How to complete this task: The required answer is a copy of each line in the entries below that includes "tail".

══ Source material ══

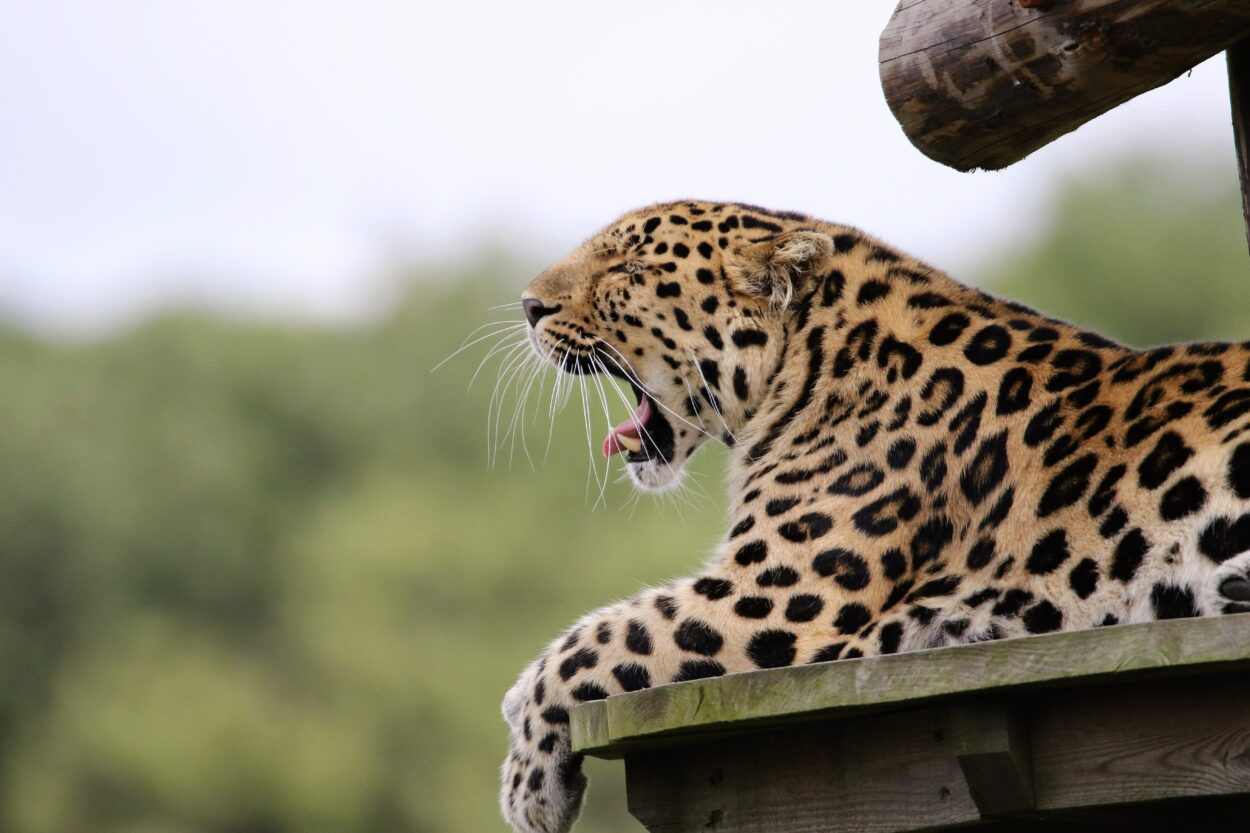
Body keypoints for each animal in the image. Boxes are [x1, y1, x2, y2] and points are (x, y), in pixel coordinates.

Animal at [499, 200, 1250, 833]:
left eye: (628, 270)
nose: (529, 305)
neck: (811, 364)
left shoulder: (774, 597)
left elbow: (598, 638)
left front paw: (526, 782)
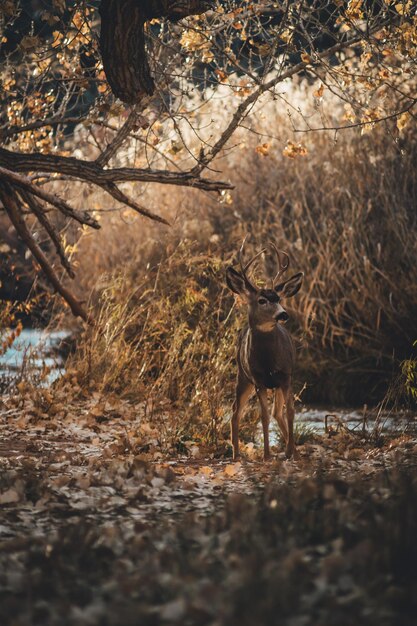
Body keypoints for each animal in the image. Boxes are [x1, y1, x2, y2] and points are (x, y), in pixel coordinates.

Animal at [226, 236, 304, 460]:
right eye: (261, 300)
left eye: (279, 298)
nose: (283, 314)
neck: (269, 361)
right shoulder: (259, 379)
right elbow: (264, 416)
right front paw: (267, 455)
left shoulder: (286, 375)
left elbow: (289, 412)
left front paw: (291, 452)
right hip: (243, 376)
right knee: (235, 410)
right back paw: (235, 453)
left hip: (275, 383)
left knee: (278, 412)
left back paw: (292, 448)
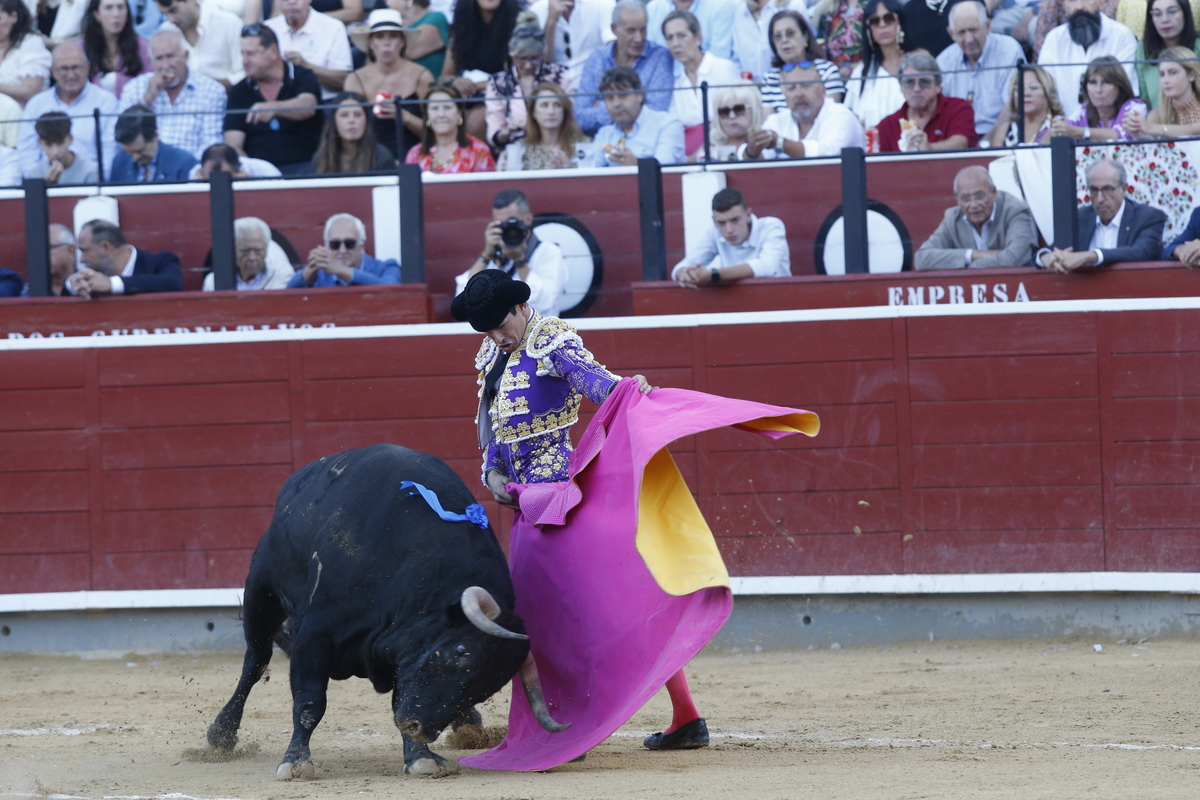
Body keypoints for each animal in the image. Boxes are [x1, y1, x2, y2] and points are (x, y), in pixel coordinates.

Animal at [206, 443, 566, 777]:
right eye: (462, 651)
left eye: (489, 686)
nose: (420, 727)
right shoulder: (315, 633)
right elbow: (309, 701)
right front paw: (295, 762)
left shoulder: (404, 655)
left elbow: (400, 695)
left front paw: (420, 755)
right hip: (261, 591)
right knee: (256, 660)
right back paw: (220, 735)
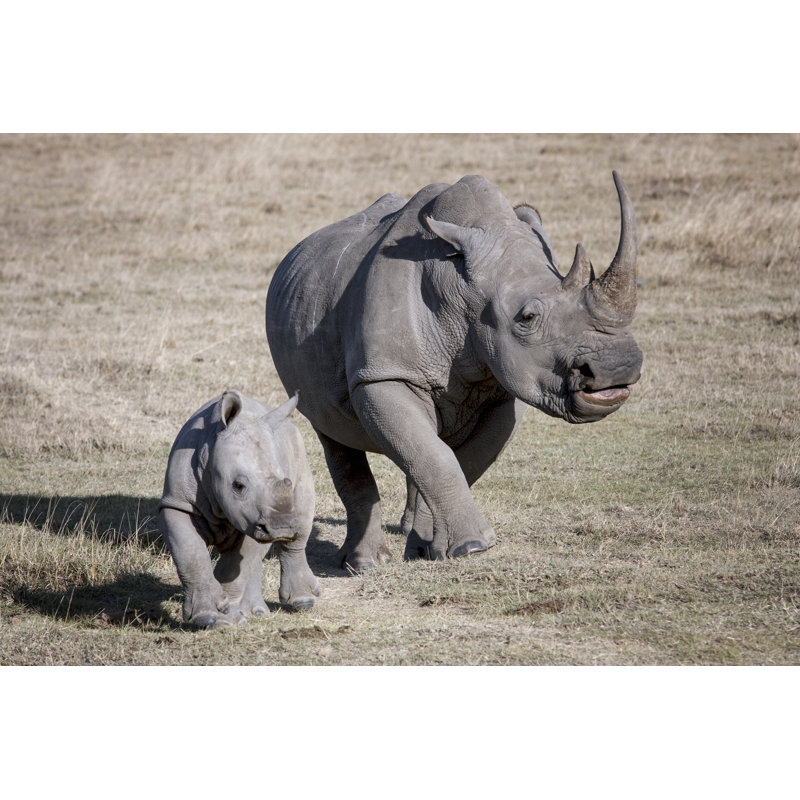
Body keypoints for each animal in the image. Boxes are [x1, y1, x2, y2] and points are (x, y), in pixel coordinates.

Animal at [158, 389, 319, 628]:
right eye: (238, 485)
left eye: (286, 482)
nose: (281, 528)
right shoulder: (177, 503)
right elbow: (191, 555)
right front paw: (211, 617)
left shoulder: (256, 520)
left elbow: (236, 568)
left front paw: (228, 616)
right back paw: (256, 611)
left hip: (299, 450)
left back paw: (302, 602)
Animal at [265, 172, 642, 570]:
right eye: (527, 318)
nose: (616, 369)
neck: (462, 294)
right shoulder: (383, 374)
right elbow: (438, 458)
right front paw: (474, 547)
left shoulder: (505, 391)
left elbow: (459, 461)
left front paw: (428, 550)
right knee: (334, 434)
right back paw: (365, 564)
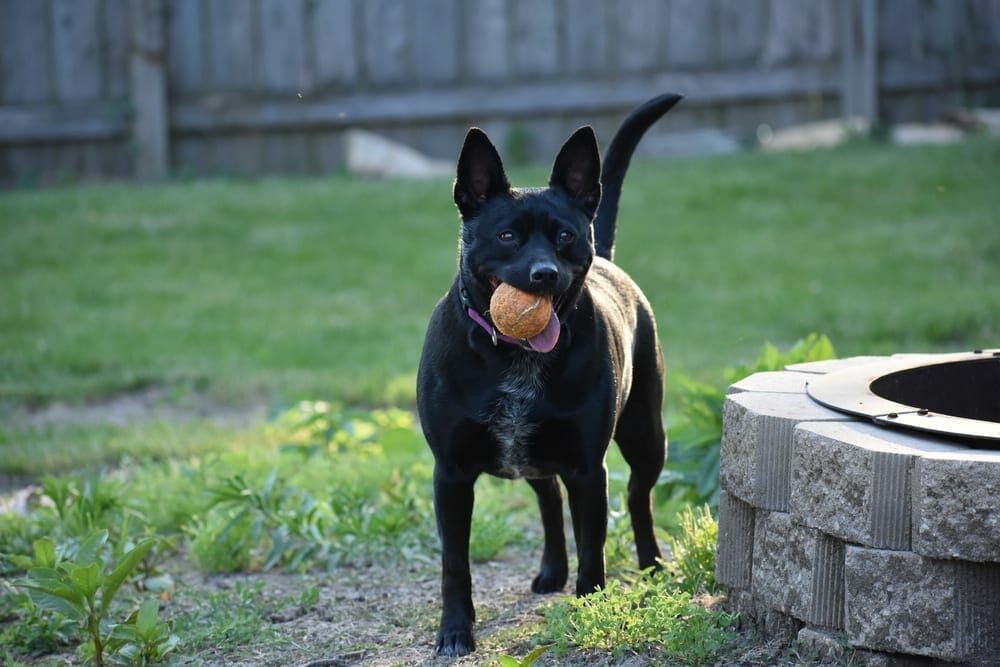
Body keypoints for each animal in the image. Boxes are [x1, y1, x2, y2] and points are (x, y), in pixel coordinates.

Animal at [414, 94, 680, 656]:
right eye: (507, 236)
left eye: (564, 236)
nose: (544, 275)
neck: (514, 358)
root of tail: (610, 262)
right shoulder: (450, 475)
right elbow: (454, 564)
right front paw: (455, 631)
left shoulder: (588, 469)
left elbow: (593, 548)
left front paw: (591, 608)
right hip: (533, 454)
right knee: (549, 500)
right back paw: (552, 571)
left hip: (646, 434)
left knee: (638, 497)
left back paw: (650, 564)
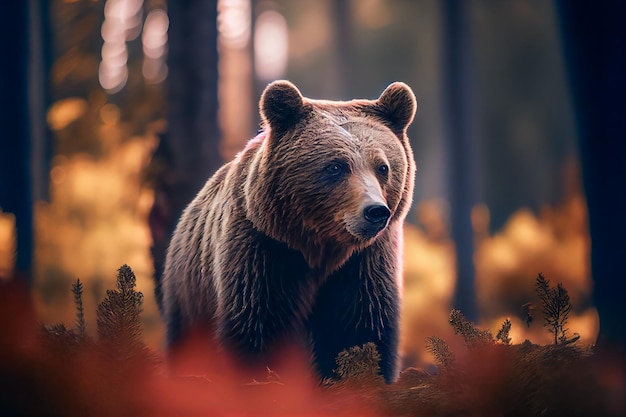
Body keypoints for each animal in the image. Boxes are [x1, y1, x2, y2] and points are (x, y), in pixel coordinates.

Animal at [156, 79, 414, 382]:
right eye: (336, 166)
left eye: (383, 167)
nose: (375, 211)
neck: (321, 247)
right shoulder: (264, 252)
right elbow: (257, 325)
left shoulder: (364, 263)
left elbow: (362, 327)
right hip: (189, 295)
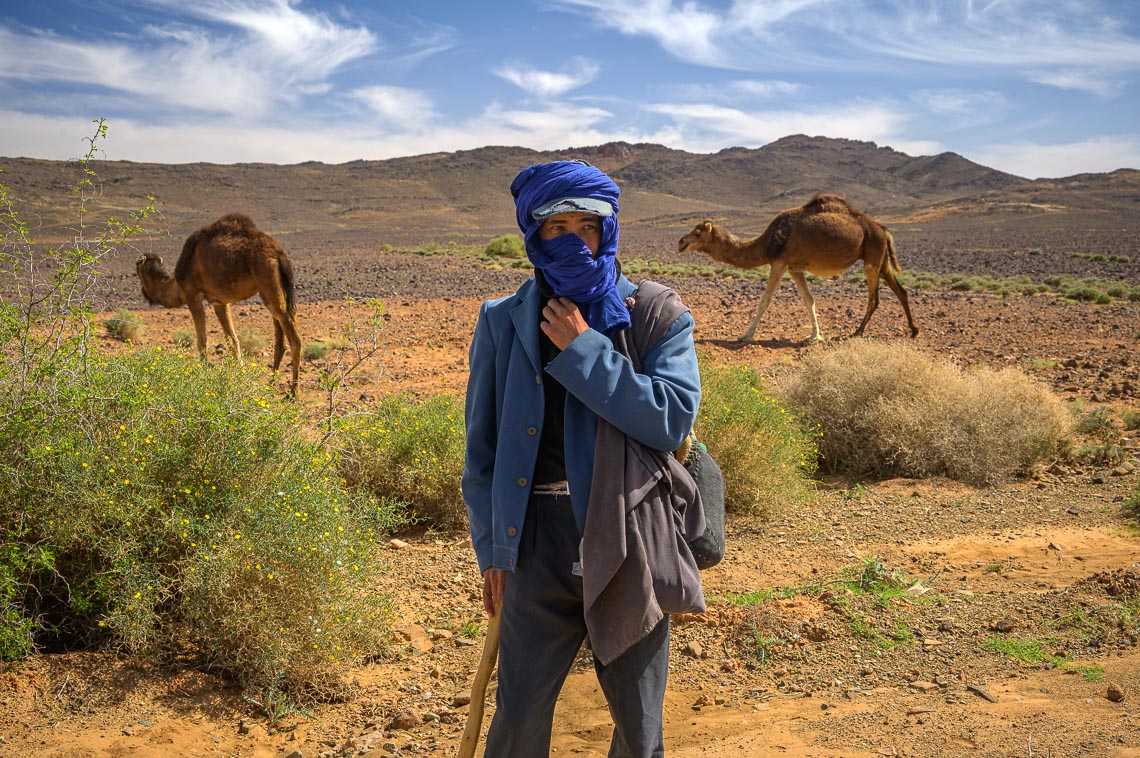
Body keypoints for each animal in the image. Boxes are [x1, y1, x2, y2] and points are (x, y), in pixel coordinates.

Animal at [135, 210, 303, 392]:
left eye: (138, 269)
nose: (143, 292)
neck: (176, 285)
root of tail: (279, 254)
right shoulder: (220, 302)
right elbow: (232, 340)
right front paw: (240, 377)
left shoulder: (192, 296)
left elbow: (202, 340)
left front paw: (202, 376)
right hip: (278, 289)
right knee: (281, 334)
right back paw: (270, 385)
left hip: (266, 275)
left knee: (294, 339)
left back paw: (293, 393)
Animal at [674, 192, 916, 339]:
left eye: (698, 232)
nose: (681, 242)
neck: (767, 243)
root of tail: (882, 228)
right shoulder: (794, 267)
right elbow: (809, 300)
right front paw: (815, 335)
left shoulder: (779, 262)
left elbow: (764, 301)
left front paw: (746, 335)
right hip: (880, 258)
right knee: (900, 290)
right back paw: (914, 330)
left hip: (872, 255)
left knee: (874, 298)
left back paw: (857, 332)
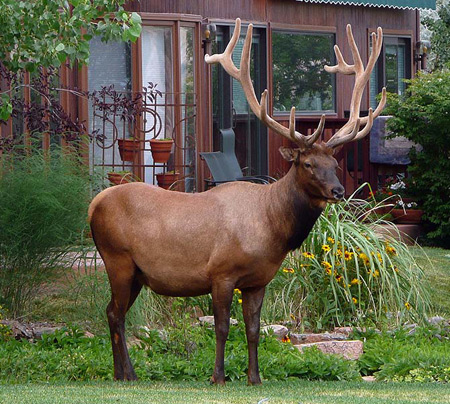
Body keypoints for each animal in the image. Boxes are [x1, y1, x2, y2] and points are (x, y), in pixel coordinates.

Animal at [89, 19, 386, 386]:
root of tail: (93, 205)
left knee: (111, 311)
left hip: (136, 273)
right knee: (116, 313)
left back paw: (121, 373)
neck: (271, 228)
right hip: (117, 259)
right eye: (307, 164)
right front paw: (218, 376)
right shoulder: (221, 272)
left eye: (333, 163)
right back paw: (128, 373)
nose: (338, 191)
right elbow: (220, 329)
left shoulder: (258, 281)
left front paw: (254, 377)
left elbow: (254, 330)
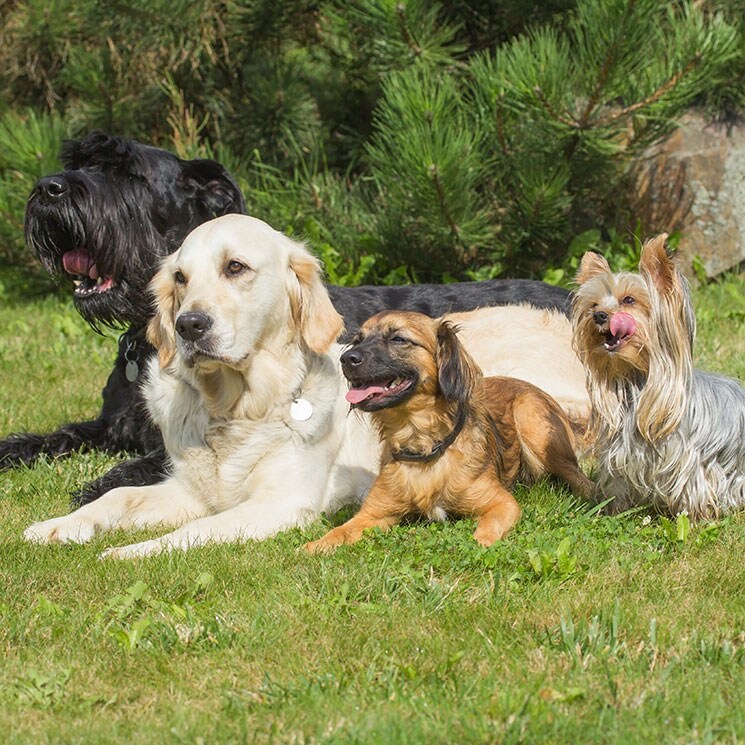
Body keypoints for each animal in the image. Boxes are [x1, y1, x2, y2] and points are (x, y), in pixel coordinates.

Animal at [2, 132, 568, 506]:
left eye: (127, 174)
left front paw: (98, 486)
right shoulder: (106, 425)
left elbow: (146, 463)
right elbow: (52, 436)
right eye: (78, 162)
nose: (49, 188)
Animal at [304, 310, 592, 552]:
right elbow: (341, 531)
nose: (346, 359)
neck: (421, 445)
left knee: (576, 474)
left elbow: (487, 528)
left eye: (398, 338)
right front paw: (314, 546)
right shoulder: (372, 514)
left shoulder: (502, 503)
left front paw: (480, 543)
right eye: (358, 340)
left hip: (532, 421)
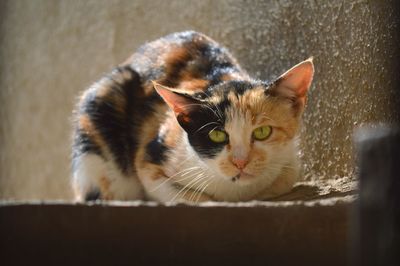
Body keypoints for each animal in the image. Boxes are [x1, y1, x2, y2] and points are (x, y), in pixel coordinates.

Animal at [73, 30, 314, 202]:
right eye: (217, 135)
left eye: (263, 132)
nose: (240, 162)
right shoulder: (150, 162)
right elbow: (190, 197)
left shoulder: (291, 163)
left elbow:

═══

The answer:
root of tail: (610, 262)
root of tail: (279, 254)
root of tail: (882, 228)
root of tail: (93, 205)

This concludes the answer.